#### Exercise requirements
Beginning with the line containing "Chair Yoga with Freddie" and going on through the line containing "some issues for the Crimson Tide, but once", the lines below are to be returned exactly, pictures excluded and nothing added.
****************
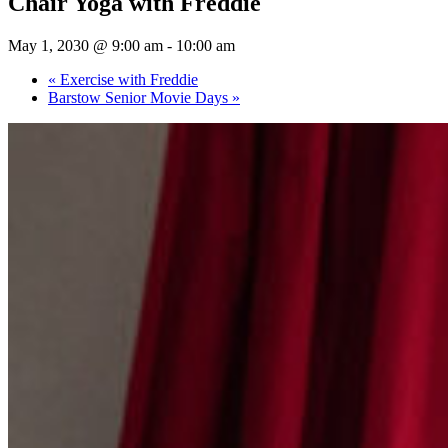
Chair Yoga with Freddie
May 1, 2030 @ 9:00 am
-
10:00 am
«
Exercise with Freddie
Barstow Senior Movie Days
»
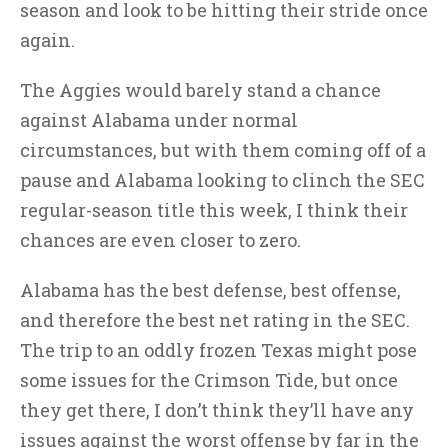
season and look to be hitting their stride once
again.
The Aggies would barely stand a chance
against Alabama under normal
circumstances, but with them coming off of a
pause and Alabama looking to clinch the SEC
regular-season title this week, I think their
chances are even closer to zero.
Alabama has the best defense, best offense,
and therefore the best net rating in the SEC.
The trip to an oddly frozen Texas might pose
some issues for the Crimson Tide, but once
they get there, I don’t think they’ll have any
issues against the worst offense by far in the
****************
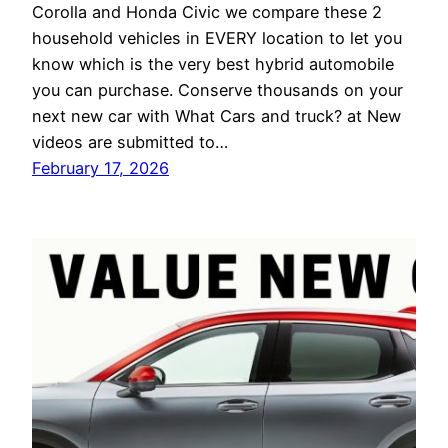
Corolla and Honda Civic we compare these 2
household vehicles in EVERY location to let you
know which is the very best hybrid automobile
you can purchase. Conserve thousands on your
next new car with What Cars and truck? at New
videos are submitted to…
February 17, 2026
****************
#### Reply to the exercise
Chair Yoga with Freddie
May 1, 2030 @ 9:00 am
-
10:00 am
«
Exercise with Freddie
Barstow Senior Movie Days
»
season and look to be hitting their stride once
again.
The Aggies would barely stand a chance
against Alabama under normal
circumstances, but with them coming off of a
pause and Alabama looking to clinch the SEC
regular-season title this week, I think their
chances are even closer to zero.
Alabama has the best defense, best offense,
and therefore the best net rating in the SEC.
The trip to an oddly frozen Texas might pose
some issues for the Crimson Tide, but once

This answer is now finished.